Not only is Ben Bernanke speaking gloom and doom…Hank Paulson is also now on record for a long and difficult period of economic retrenchment. The amazing thing to me is how Paulson seems to carry out what ever seems to be on Bernanke’s mind.

Remember there was a time when Paulson was letting Lehman Brothers go, implying that the rescues were over. And, then Bernanke had a meltdown…called Paulson…who arranged a meeting with congressional leaders…a meeting in which Bernanke is reported to have scared the daylights out of all present. Since then, Paulson…the free-market Paulson…has been bailing out everyone he can…while Bernanke is flooding the world with billions and billions of dollars. We should have Carl Sagan reciting these numbers to the world!

The bottom line…the Bush administration will be remembered…not exactly fondly…for a long time. The team that wanted to get out-of-town before the roof fell in didn’t make it. January 20, 2009, now, seems such a long time away.

Most of the responses we are seeing to the financial and economic crisis seem to postpone real action so that the in-coming administration will have to make the hard decisions as to what the new world of finance and economics is going to look like. And, this seems to be across the board…Iraq, Guantanamo, education, justice, health, and so on and so on. The President has all but disappeared!
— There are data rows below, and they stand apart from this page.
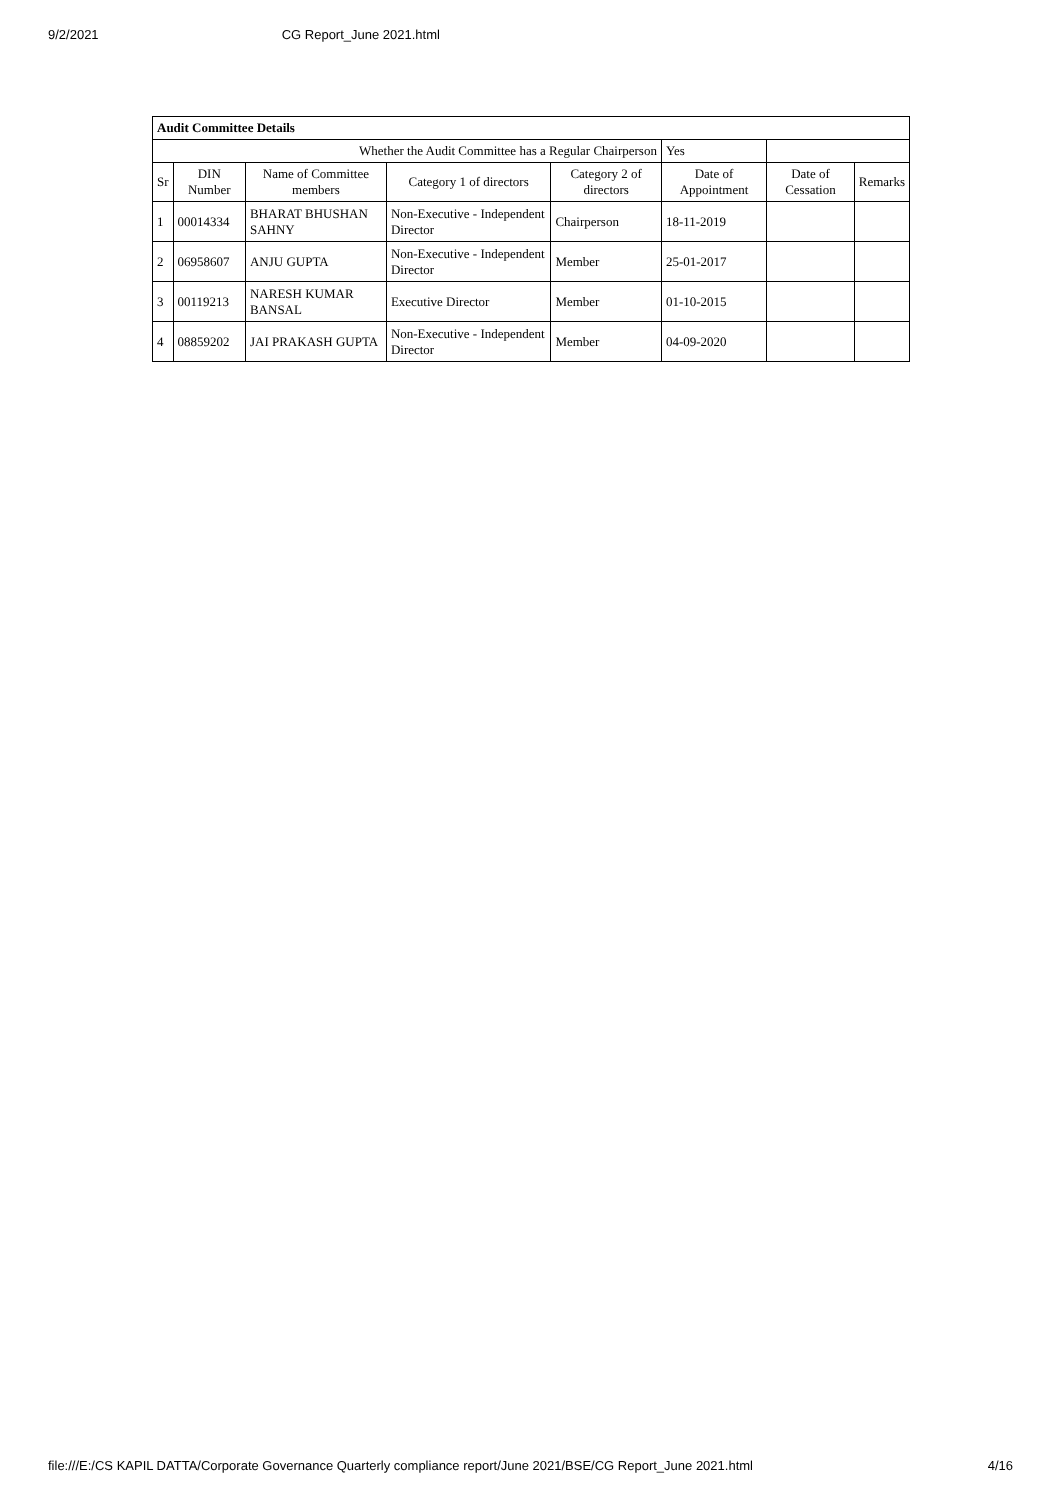9/2/2021 CG Report_June 2021.html
| Audit Committee Details | | | | | | | |
| --- | --- | --- | --- | --- | --- | --- | --- |
| Whether the Audit Committee has a Regular Chairperson | | | | | Yes | | |
| Sr | DIN Number | Name of Committee members | Category 1 of directors | Category 2 of directors | Date of Appointment | Date of Cessation | Remarks |
| 1 | 00014334 | BHARAT BHUSHAN SAHNY | Non-Executive - Independent Director | Chairperson | 18-11-2019 | | |
| 2 | 06958607 | ANJU GUPTA | Non-Executive - Independent Director | Member | 25-01-2017 | | |
| 3 | 00119213 | NARESH KUMAR BANSAL | Executive Director | Member | 01-10-2015 | | |
| 4 | 08859202 | JAI PRAKASH GUPTA | Non-Executive - Independent Director | Member | 04-09-2020 | | |
file:///E:/CS KAPIL DATTA/Corporate Governance Quarterly compliance report/June 2021/BSE/CG Report_June 2021.html 4/16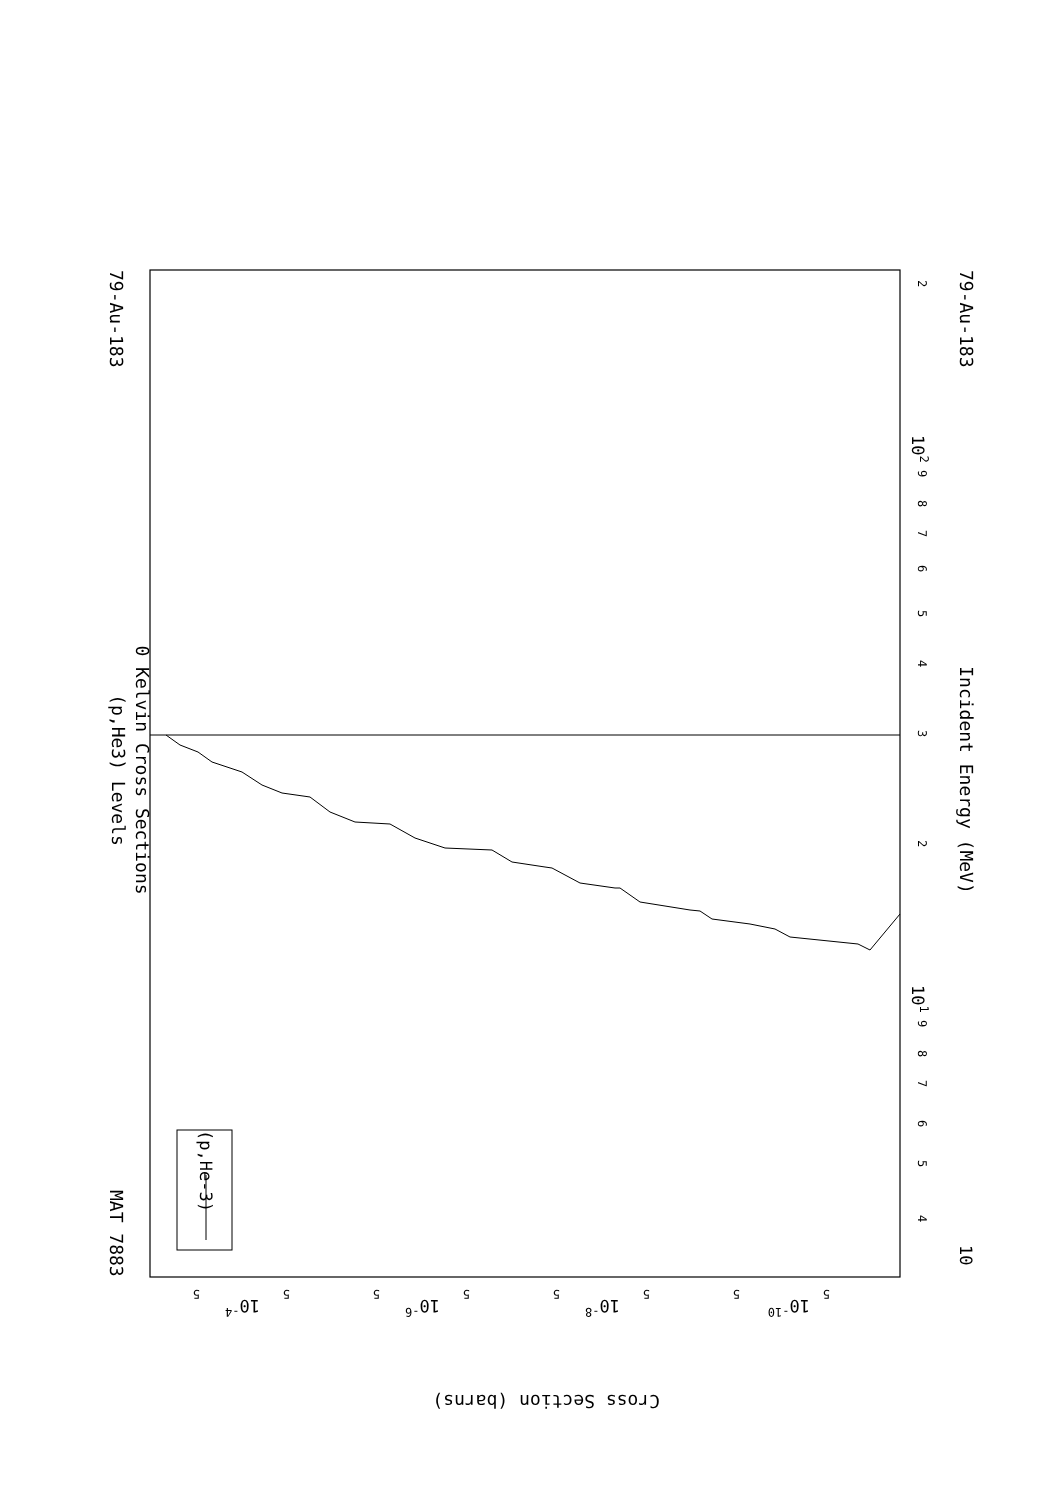(p,He3) Levels
0 Kelvin Cross Sections
79-Au-183
MAT 7883
79-Au-183
(p,He-3)
2
102
9
8
7
6
5
4
3
2
Incident Energy (MeV)
101
9
8
7
6
5
4
10
5
10-4
5
5
10-6
5
5
10-8
5
5
10-10
5
Cross Section (barns)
According to the Wall Street Journal the only person lobbying for a position in the new (Obama) administration is Ben Bernanke. Yesterday the Journal argued that Bernanke all but submitted his resume to the Democrats by coming out in favor of the new stimulus plan being offered by the Democrats in Congress which has been supported by Obama. (See “Bernanke Endorses Obama”, http://online.wsj.com/article/SB122455027730552509.html?mod=todays_us_opinion.) Everyone else wants out.

So, we are going to have a sustained period of economic stagnation or decline. Layoffs are going to increase for a while rather than decline. How bad the economic conditions are going to get is still anyone’s guess, but the extent of the financial dislocation certainly carries with it an ominous black cloud. And little is being done about it. It is the future we have yet to see.

The financial guys have thrown about everything they have at the problem because they do not want to be accused of not providing enough “stuff” to keep the financial markets going. Now, we move to the real economy…output, employment, and dislocation! This is raising the cries for a fiscal response.

Here is where the other side of the frivolous and undisciplined behavior of the Bush administration comes home to haunt all of us. Since it has been in office, the monetary authorities kept interest rates exceedingly low while at the same time ignoring the housing bubble. When things seemed to get a little tough, the Fed drastically lowered its target interest rate. In effect, it shot off almost all of its ammunition. Not having much else it could do, the Federal Reserve flooded the world with liquidity. The monetary authority expended its resources before the battle really began and has little more it can do except direct intervention in institutions…not markets…with newly printed money.

In terms of fiscal policy the irresponsibility of this administration was also present. The problem now is how to add additional stimulus upon an already mammoth budget deficit. No one really knows whether or not a new stimulus program will do anything toward reducing the severity of the economic decline. Again, it is a case that the ammunition was basically used up before it was really needed.

This is where the lack of discipline kills you. When you really need something, you find that what you need is not there and this leaves you with little you can do going forward. The “free market” tools that could have been used to speed about a recovery have been frittered away in easy living. Now, the only recourse is greater direct government intervention into the economy in an effort to prevent the worst.

One final note: one of the implicit assumptions connected with the free market model is that there is a moral structure in the society which underlies behavior and allows the free market to be free. This moral structure leads to people acting responsibly with respect to commitments and relationships.

What we have seen in the last seven and one-half years is an administration that has underwritten fiscal prodigality and monetary laxity, behavior that has been emulated throughout the economy. In effect, the administration has undermined the moral fabric of economic prudence. Now the administration is washing its hands of its waywardness and scurrying for the door. It is someone else’s problem.

And the layoffs will grow.

I believe that a lot of the uncertainty is over. The future is not going to be pleasant. The question is…how unpleasant will it get? Not only does the economy need to be rebuilt but the moral fiber of the markets need to be reconstituted.